*Document passage*:
On Friday, Grayscale Research revealed that prediction market Polymarket currently places the odds of the CLARITY Act passing in 2026 at approximately 67%.
The legislation has become one of the most important crypto regulatory proposals in recent U.S. history. Grayscale described the bill as a potential end to years of lawsuits, overlapping oversight, and legal uncertainty that have shaped the digital asset industry.
🆕 Grayscale Research: @Polymarket has CLARITY at ~67% to pass in 2026.
A decade of reg-by-enforcement gets replaced with a clean SEC/CFTC split: investment contracts vs. digital commodities.
Next gate: Senate Banking markup before July recess.
Read the latest from @LowBeta on… pic.twitter.com/1gzIXMq5fN
— Grayscale (@Grayscale) May 8, 2026
At the same time, Coinbase Chief Legal Officer Paul Grewal recently stated at Consensus 2026 that he expects the CLARITY Act to pass by summer. Speaking during a panel discussion, Grewal argued that the banking system and regulators increasingly need to embrace the direction the market is already moving toward.

*Work request 1*: In the records below, how many lines contain the word "lens"? Reply with the number only.

*Stored data*:
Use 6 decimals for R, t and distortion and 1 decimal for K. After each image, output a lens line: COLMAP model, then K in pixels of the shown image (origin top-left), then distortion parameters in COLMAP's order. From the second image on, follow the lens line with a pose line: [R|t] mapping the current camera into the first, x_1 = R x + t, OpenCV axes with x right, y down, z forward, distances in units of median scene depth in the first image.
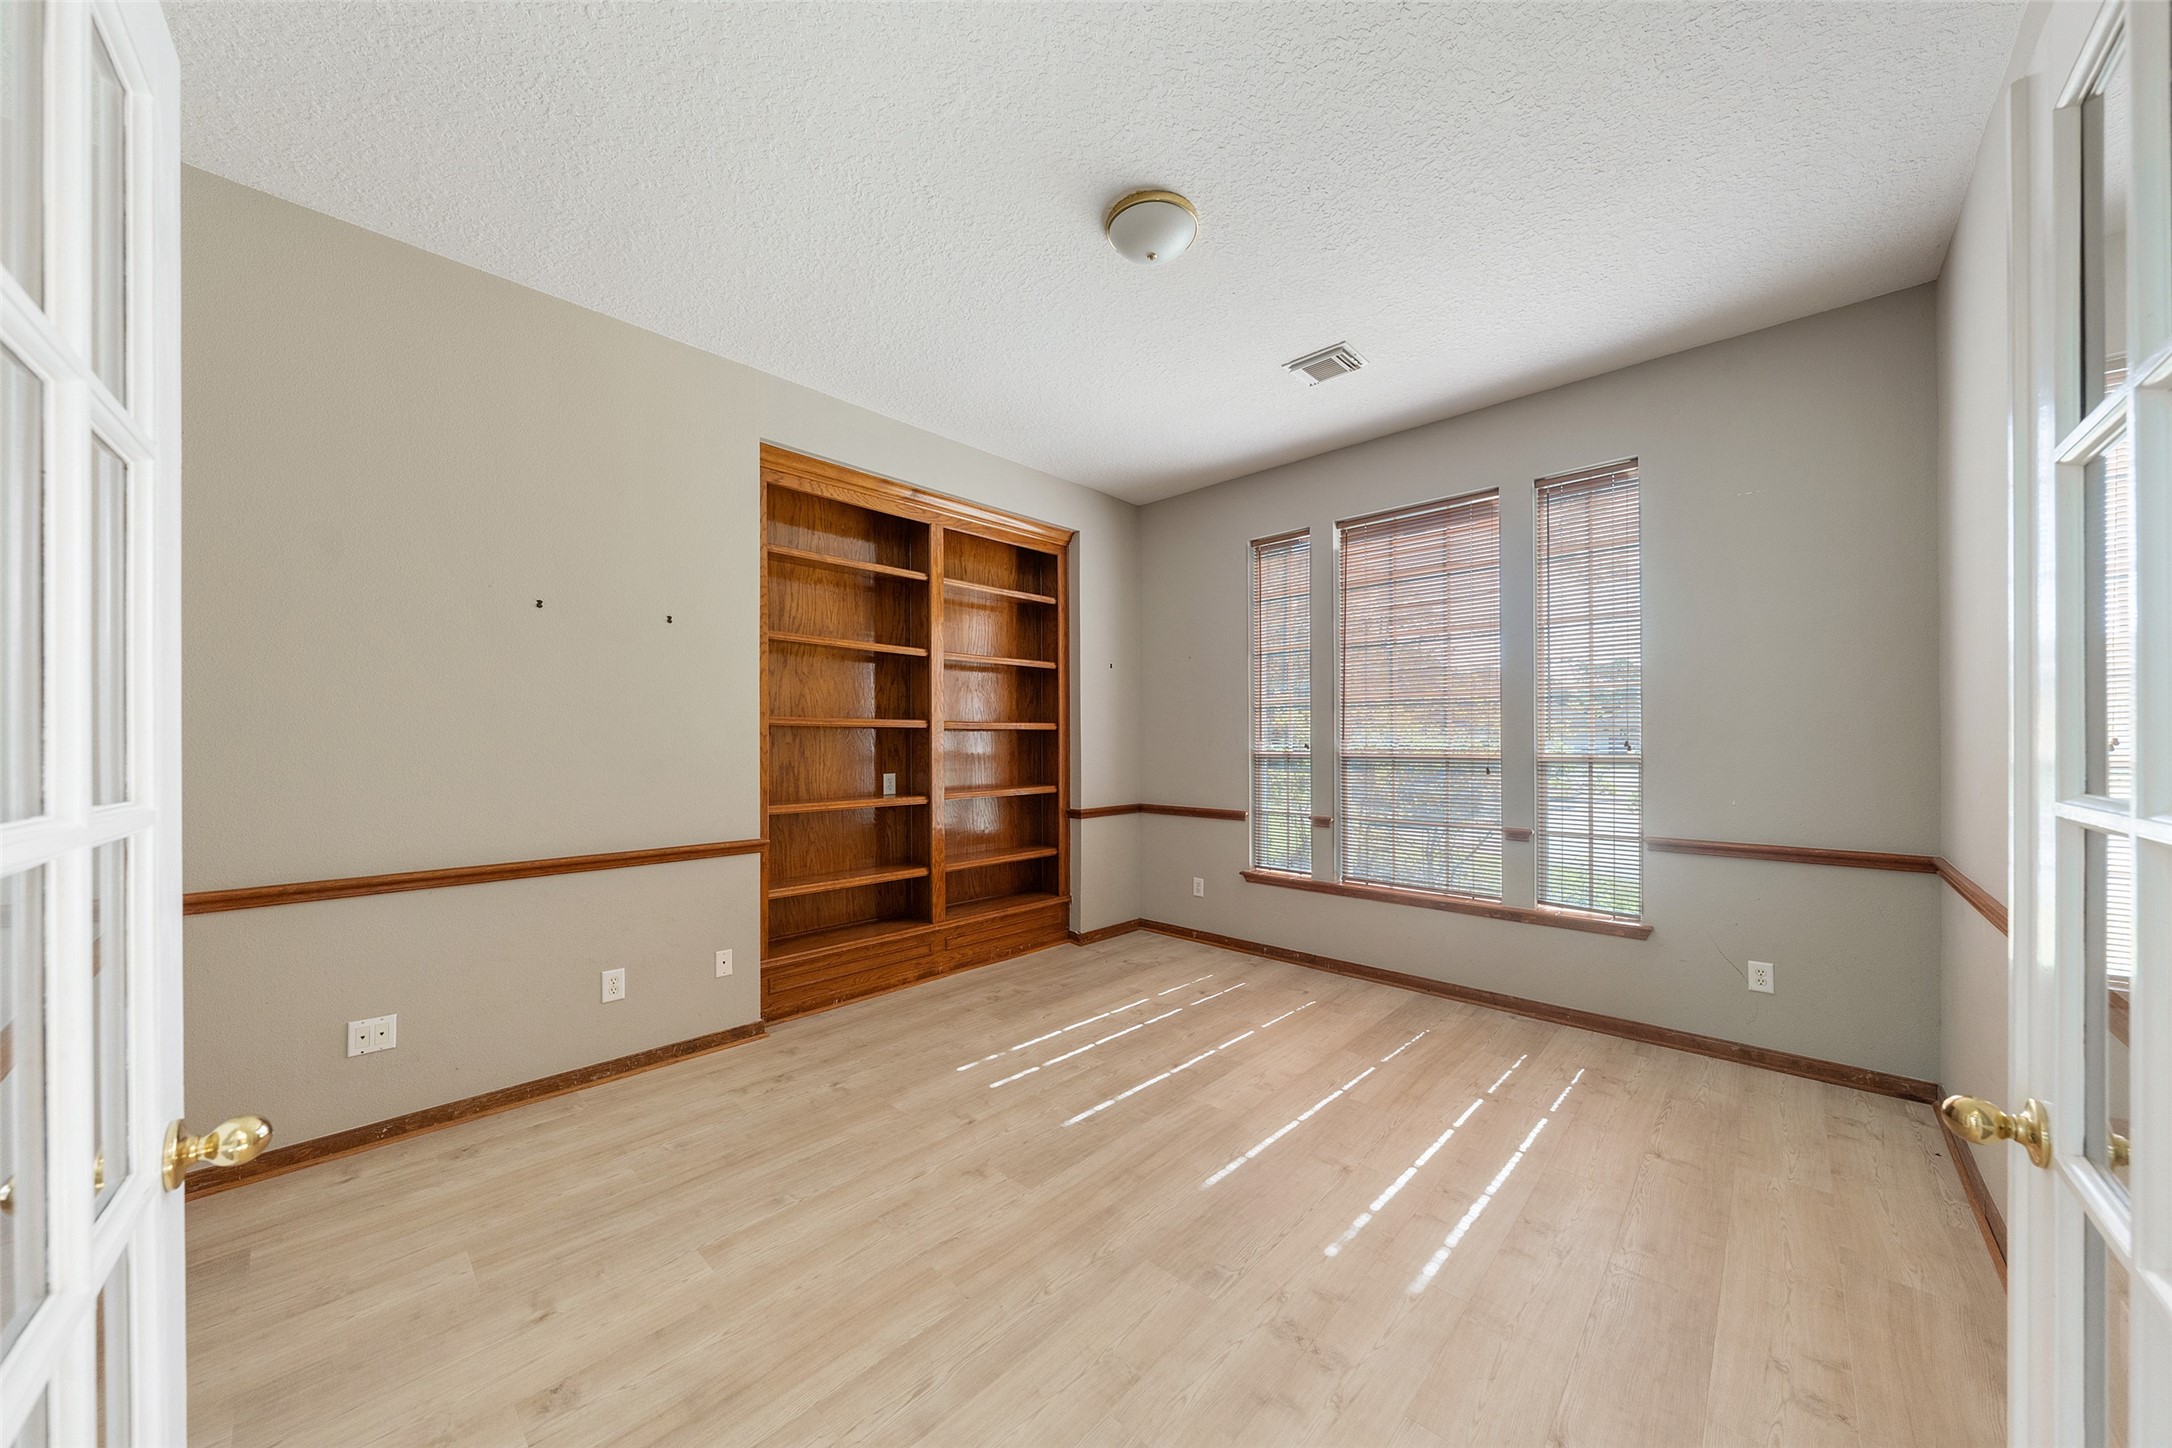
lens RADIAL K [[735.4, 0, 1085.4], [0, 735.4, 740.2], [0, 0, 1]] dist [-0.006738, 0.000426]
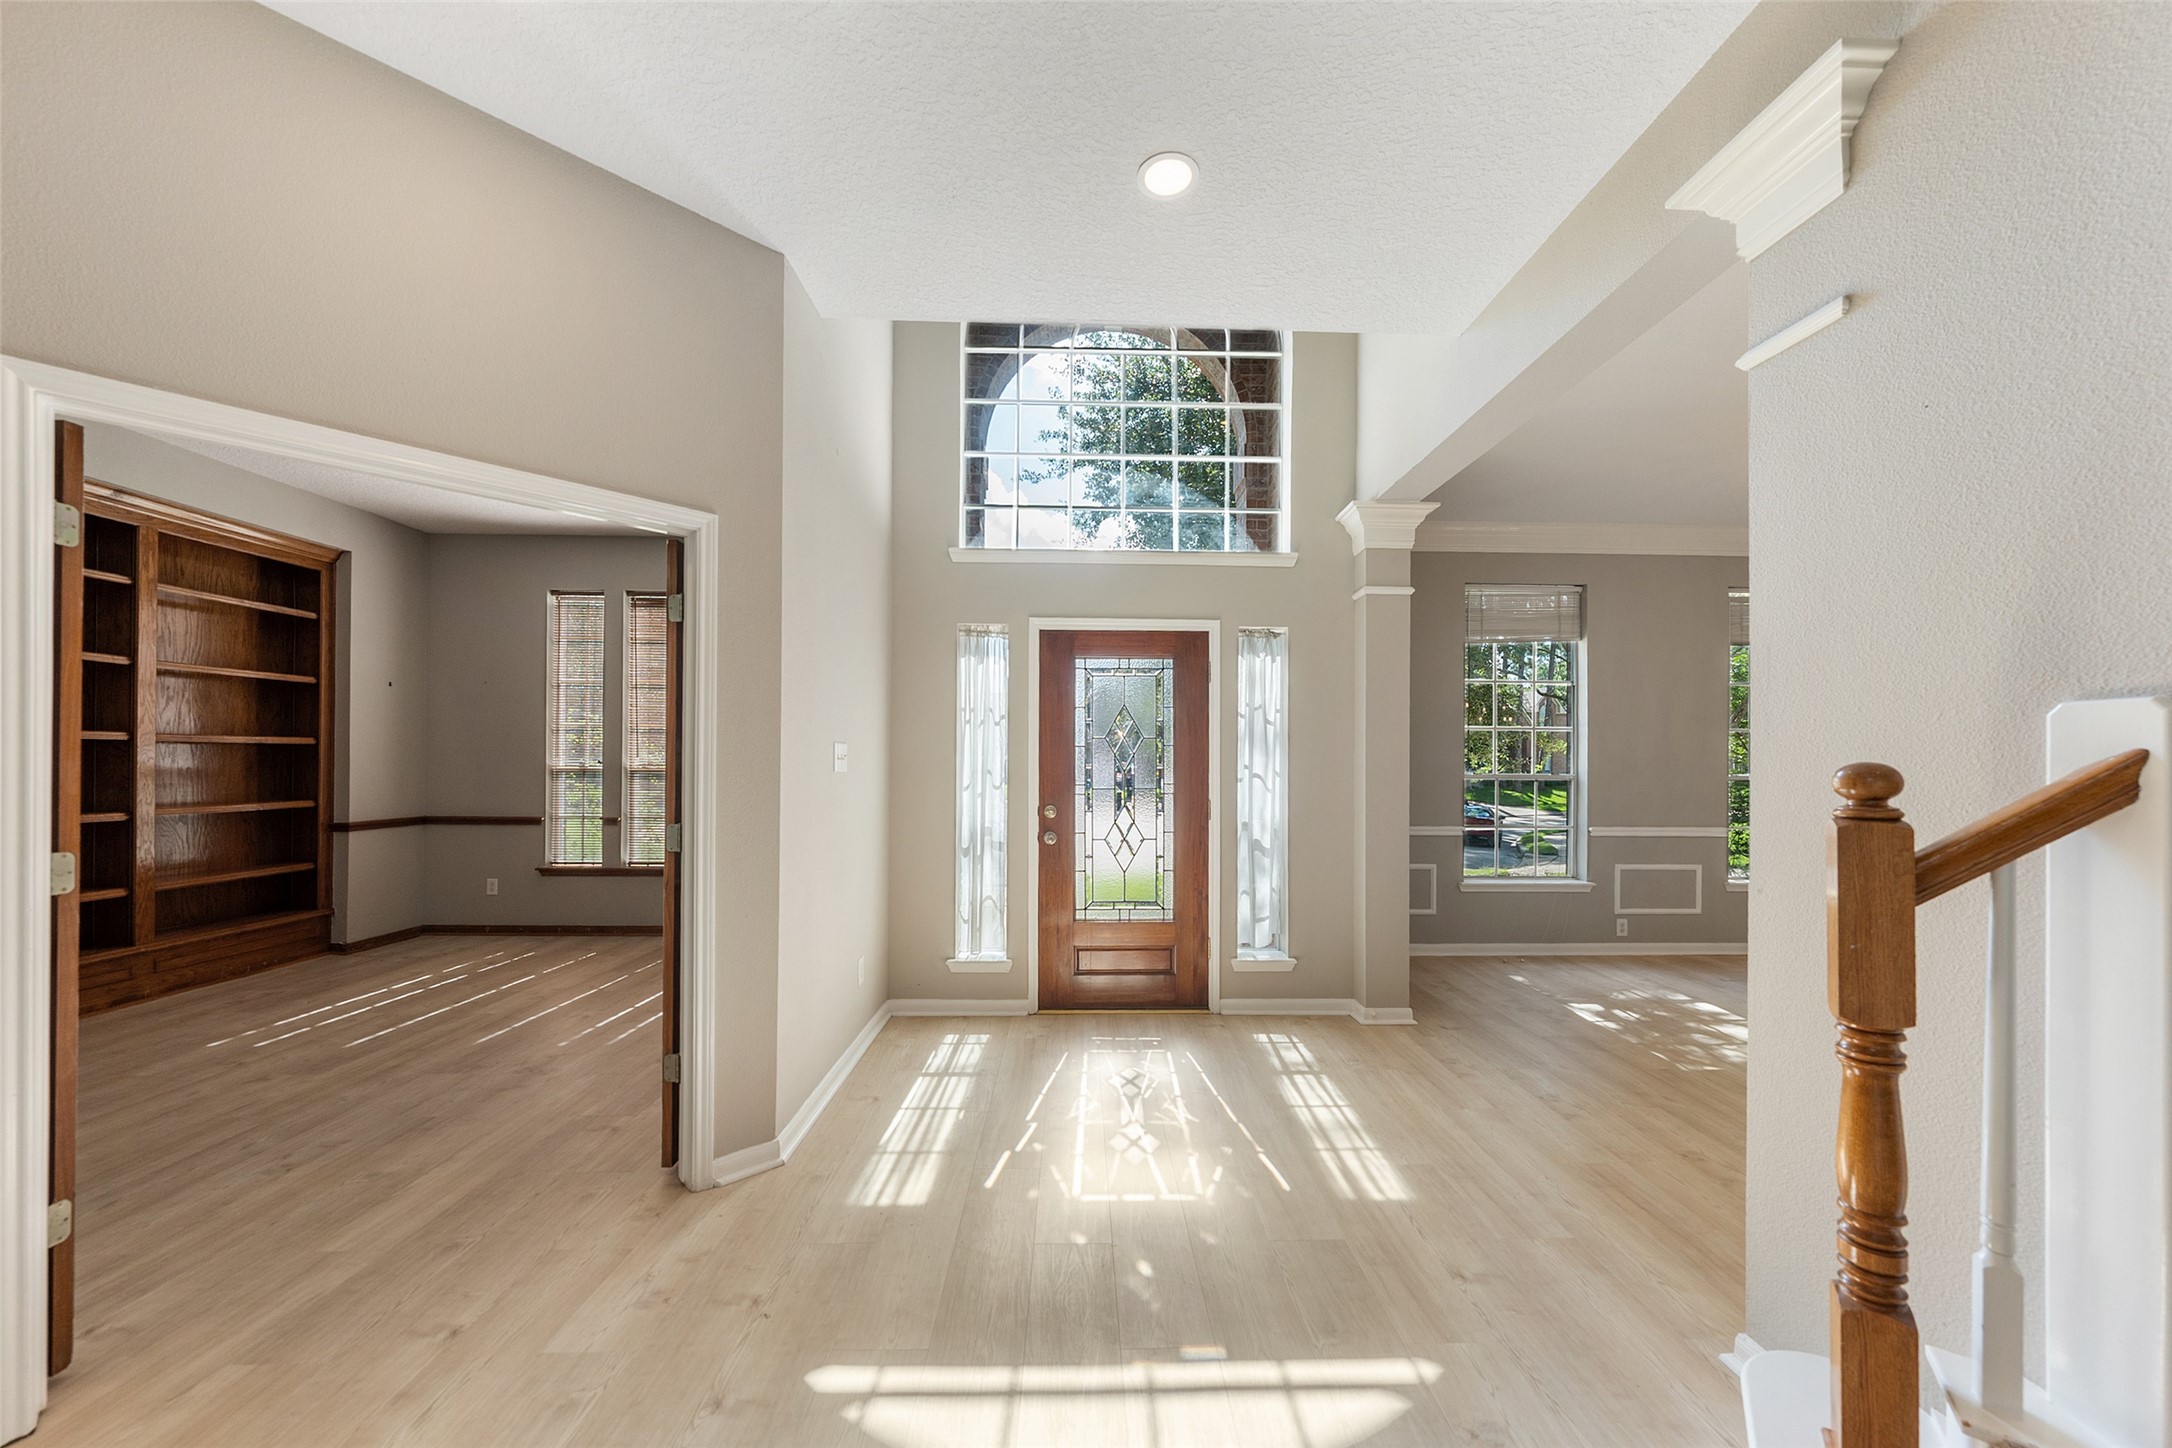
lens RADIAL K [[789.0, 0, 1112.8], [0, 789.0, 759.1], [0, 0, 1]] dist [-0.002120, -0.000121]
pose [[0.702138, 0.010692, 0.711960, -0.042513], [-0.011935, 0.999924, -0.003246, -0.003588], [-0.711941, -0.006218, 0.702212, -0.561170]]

*Work request 2*: According to the passage about the CLARITY Act, what odds does Polymarket give the act of passing in 2026?

*Solution 1*: 3

*Solution 2*: Approximately 67%.